[Task to carry out]: In the records that follow, find each line containing "things" and copy it.

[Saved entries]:
-- Opening Marker --
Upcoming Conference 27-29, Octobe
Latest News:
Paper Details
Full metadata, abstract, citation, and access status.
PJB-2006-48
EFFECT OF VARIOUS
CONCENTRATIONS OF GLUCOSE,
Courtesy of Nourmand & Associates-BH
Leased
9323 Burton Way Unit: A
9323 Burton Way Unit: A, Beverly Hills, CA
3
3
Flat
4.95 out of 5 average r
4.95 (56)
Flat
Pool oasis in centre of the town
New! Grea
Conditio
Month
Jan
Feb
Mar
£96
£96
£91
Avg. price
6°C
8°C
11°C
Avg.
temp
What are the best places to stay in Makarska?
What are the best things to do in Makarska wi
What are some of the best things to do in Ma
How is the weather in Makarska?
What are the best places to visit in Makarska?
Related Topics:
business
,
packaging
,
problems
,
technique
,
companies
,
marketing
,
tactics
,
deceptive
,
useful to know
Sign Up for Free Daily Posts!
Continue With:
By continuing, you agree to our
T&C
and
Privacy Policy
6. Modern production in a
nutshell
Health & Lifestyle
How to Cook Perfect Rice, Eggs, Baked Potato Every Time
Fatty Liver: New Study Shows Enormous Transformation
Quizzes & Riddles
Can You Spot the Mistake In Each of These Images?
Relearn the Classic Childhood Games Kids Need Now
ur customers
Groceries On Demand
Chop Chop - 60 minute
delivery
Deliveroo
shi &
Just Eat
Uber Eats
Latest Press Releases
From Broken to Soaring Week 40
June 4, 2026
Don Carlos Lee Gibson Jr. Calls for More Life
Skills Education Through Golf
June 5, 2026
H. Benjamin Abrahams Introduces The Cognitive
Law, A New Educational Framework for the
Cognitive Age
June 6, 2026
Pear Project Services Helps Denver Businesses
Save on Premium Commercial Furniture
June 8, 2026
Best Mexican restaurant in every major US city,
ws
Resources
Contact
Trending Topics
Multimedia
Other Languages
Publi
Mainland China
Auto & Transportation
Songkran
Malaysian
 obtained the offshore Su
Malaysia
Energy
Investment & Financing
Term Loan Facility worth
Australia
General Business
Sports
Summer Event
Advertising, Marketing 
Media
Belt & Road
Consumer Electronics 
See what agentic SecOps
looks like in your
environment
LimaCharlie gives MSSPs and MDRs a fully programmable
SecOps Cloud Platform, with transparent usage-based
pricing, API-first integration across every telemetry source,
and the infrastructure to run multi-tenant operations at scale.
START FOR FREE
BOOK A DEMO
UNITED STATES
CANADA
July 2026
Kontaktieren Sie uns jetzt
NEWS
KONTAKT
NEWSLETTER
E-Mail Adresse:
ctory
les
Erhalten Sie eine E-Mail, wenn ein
-- Closing Marker --
[Answer for the task]:
What are the best things to do in Makarska wi
What are some of the best things to do in Ma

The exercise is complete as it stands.